At least seven people were shot dead at a synagogue in east Jerusalem on Friday, Israeli police said, as violence escalated following a raid in the occupied West Bank city of Jenin.
The attack, one of the deadliest on Israelis in years, took place as worshippers were celebrating the Jewish Sabbath in the Neve Yaakov neighborhood, police said in a statement.
The shooter was “neutralized” in a shootout with officers after a police chase, the statement said, using a term that typically means he was killed.
“Seven innocent people were slaughtered and more were injured,” it added.
The U.S. condemned the “apparent terrorist attack,” a State Department spokesperson said soon after. “This is absolutely horrible. Our thoughts, prayers, and condolences go out to those killed and injured in this heinous act of violence,” they said.

The U.S. “stands in solidarity with the Israeli people,” the spokesperson said when asked whether the attack was related to frustrations over the West Bank raid, adding that “broadly” steps need to be taken to “de-escalate tensions”
Prime Minister Benjamin Netanyahu later arrived scene, where some in the crowd chanted “death to Arabs.”
The attack occurred in east Jerusalem, which was annexed by Israel in the 1967 Arab-Israeli war, and came after the deadly Israeli raid in the West Bank. Nine Palestinians, including a 61-year-old woman and seven militants were killed in Thursday's raid on Jenin, a rare daytime operation that Israel’s military said was carried out to to prevent an imminent attack.
Israel then carried out airstrikes in Gaza early Friday after Palestinian militants fired rockets, a limited exchange that nonetheless raised concerns of further flare-ups.
Concerns that months of growing violence could worsen have been exacerbated by Netanyahu's return to power at the helm of a government considered to be Israel’s most far-right ever.
The shooting come ahead of a visit to the region by Secretary of State Antony Blinken, which was announced just hours after Thursday's raid on the Jenin camp.
Palestinian militant groups identified seven of the nine people killed in Thursday's raid as their fighters, with 20 more people wounded. Israel said that it had killed a number of militants during a gunbattle and was looking into reports of other deaths.
Israel confirmed five rockets were later fired at its territory, and three were intercepted. One fell in an open area and another fell short inside Gaza, it said. Israeli airstrikes targeted an underground rocket manufacturing site for Hamas, as well as militant training areas, the military said.
“The terrorist organizations in the Gaza Strip suffered a blow tonight from IDF fire in a series of attacks,” Israel's defense minister, Yoav Gallant, said Friday of the airstrikes on Twitter.
There were no reports of casualties on either side.
Across the Gaza strip, tens of thousands of Palestinian gathered in protest in various cities.
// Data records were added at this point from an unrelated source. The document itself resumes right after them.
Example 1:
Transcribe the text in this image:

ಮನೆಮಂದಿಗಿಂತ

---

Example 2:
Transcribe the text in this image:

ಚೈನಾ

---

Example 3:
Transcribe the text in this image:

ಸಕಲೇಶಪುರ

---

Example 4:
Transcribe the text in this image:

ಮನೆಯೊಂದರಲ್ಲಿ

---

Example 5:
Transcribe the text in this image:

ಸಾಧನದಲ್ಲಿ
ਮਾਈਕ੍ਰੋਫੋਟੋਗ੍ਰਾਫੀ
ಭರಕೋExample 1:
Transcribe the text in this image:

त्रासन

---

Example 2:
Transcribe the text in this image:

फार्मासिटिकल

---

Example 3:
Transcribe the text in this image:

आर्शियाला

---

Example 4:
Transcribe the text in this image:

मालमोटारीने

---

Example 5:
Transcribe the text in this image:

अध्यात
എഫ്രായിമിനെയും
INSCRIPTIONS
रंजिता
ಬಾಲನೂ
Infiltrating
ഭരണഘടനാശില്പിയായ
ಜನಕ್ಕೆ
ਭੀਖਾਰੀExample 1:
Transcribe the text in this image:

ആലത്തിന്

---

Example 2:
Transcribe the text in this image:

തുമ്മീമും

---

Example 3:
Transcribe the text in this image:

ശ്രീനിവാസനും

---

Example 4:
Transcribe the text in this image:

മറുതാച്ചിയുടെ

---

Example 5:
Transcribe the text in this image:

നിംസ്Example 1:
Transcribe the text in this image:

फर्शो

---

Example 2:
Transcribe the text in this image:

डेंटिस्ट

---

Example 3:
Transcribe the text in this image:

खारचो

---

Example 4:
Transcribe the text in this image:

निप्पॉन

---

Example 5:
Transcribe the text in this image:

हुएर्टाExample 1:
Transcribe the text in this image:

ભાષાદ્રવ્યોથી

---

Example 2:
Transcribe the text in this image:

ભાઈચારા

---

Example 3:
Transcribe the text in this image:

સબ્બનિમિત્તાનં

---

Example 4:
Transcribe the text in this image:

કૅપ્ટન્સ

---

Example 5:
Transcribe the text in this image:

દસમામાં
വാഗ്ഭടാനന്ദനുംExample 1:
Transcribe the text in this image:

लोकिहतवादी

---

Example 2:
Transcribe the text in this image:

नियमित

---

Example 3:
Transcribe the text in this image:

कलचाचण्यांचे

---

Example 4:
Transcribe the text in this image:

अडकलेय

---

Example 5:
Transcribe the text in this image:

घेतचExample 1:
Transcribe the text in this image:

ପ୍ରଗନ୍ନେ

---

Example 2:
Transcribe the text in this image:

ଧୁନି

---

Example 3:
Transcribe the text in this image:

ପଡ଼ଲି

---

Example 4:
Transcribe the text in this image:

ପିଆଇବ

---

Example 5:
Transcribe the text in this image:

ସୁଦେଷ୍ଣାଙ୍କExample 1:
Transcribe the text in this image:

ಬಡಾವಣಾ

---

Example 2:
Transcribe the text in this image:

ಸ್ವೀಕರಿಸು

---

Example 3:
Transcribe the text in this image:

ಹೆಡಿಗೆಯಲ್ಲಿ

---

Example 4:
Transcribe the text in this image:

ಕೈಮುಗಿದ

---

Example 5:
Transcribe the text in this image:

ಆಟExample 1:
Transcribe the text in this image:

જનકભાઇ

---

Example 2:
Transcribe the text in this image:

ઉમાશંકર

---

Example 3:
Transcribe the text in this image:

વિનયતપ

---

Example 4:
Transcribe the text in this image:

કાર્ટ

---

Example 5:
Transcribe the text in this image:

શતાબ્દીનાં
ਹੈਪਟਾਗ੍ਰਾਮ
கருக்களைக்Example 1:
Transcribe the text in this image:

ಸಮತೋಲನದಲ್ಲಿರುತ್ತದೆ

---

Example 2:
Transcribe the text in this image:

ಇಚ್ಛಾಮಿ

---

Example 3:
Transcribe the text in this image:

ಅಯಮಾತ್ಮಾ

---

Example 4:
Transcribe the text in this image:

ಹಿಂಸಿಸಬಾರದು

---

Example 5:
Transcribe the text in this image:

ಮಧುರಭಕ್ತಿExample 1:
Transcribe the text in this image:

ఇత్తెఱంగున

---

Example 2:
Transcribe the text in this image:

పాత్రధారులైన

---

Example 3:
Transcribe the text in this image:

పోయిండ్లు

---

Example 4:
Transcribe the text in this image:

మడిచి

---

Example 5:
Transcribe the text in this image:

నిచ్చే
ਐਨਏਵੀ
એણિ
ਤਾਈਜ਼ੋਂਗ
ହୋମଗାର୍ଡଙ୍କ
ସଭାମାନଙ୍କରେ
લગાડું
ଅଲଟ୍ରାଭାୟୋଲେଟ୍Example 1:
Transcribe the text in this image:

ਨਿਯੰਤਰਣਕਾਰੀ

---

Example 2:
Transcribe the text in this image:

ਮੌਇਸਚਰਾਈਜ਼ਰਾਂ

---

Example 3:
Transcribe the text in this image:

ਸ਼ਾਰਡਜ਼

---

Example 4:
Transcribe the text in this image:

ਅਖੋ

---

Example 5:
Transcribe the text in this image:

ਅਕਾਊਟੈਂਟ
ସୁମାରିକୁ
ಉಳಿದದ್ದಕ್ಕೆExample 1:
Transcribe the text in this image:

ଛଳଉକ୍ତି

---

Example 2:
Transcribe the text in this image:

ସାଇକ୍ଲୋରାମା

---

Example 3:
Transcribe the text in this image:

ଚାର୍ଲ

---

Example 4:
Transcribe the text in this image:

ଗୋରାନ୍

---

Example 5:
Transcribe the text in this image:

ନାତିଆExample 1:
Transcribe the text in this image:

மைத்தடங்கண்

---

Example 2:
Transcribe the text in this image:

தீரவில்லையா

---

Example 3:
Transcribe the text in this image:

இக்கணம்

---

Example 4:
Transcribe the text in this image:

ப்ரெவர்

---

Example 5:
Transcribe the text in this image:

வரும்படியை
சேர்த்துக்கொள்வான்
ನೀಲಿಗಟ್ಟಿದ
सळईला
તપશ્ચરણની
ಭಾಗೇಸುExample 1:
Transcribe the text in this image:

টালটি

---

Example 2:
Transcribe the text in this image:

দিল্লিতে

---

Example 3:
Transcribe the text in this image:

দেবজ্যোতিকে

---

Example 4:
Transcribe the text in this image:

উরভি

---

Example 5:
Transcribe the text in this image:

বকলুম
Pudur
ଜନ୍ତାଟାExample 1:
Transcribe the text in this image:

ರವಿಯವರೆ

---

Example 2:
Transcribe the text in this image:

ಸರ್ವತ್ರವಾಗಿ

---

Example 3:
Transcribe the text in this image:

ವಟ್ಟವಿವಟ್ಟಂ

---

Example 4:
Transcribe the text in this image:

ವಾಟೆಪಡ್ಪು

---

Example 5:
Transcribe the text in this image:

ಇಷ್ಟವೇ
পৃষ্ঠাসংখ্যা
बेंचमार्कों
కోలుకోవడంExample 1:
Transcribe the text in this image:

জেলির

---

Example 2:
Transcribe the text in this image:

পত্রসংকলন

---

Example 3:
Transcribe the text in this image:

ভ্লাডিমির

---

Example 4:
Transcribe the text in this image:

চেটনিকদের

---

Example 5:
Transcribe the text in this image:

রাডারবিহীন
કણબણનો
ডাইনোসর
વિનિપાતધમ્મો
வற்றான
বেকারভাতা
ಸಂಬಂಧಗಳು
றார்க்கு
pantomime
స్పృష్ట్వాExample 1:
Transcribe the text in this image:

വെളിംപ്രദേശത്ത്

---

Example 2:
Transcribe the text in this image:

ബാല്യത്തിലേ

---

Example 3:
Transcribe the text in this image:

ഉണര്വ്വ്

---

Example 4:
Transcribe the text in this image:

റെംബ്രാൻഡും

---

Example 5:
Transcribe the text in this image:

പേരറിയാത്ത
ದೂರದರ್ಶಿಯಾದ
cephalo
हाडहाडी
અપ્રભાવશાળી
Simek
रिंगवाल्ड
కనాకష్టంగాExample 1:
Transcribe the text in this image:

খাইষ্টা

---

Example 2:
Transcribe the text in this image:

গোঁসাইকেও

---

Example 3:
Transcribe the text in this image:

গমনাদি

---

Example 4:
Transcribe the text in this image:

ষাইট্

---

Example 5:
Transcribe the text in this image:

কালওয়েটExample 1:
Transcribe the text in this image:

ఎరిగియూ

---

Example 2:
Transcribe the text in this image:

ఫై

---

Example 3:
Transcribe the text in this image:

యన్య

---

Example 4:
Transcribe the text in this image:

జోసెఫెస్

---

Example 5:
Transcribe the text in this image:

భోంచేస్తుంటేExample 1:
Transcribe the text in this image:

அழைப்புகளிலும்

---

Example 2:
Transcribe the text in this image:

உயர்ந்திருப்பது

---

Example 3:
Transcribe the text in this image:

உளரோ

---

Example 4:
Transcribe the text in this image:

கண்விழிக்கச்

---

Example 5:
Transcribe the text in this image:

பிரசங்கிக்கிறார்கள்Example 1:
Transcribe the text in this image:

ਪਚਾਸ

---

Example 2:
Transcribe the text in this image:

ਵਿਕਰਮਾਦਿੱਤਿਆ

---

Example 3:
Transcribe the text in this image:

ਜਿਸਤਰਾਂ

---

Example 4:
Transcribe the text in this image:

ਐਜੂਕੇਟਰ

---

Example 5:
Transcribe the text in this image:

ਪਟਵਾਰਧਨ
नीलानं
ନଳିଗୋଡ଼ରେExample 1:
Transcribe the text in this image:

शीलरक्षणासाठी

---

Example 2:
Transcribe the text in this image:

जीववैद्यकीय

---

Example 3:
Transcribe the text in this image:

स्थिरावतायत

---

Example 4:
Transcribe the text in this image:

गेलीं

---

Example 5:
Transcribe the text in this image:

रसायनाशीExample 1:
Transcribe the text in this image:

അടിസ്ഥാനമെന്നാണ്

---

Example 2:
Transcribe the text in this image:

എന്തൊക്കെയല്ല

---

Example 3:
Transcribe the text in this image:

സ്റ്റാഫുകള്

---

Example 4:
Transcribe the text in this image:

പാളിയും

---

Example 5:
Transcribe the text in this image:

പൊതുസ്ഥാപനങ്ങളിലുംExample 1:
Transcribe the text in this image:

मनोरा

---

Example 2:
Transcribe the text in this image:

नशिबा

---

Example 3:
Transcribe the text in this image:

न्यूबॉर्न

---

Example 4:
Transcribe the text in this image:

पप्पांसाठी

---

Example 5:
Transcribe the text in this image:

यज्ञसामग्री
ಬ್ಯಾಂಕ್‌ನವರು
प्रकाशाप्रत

The violence comes amid tensions over the Palestinians’ long campaign for an independent state in the West Bank, the Gaza Strip and east Jerusalem, which were captured by Israel in 1967. While much of the world views the West Bank as occupied, Israel considers it to be disputed territory and has built dozens of settlements that are now home to roughly 500,000 Jewish settlers.
Tensions have soared since last year, when the Israeli military began conducting frequent raids into Palestinian territory following several attacks targeting Israelis.
Jenin, where the Islamic Jihad militant group has a major foothold, has been at the center of the intensifying crackdown and was where veteran Palestinian American journalist Shireen Abu Akleh was killed last May.
The group called for Palestinians to participate in a mass protest after Friday prayers, in support of those killed in Thursday's raid.
The Palestinian Authority, which has scant control over the camp and waning influence over the territory as a whole, responded to the raid by declaring that it would halt the ties its security forces maintain with Israel in a shared effort to contain Islamic militants.

President Mahmoud Abbas on Thursday declared three days of mourning and for flags to fly at half-staff in mourning.
Palestinian Authority spokesman Nabil Abu Rudeineh said Abbas had decided to cut security coordination in “light of the repeated aggression against our people.”
The announcement adds to the pressure ahead of Blinken’s planned trip to the region early next week, where he will meet with both Netanyahu in Jerusalem and Abbas in Ramallah.
Amnesty International’s Middle East and North Africa research and advocacy director, Philip Luther, condemned the actions of Israeli soldiers, who Palestinian officials said had blocked ambulance workers in Jenin from accessing the wounded and fired tear gas at a hospital.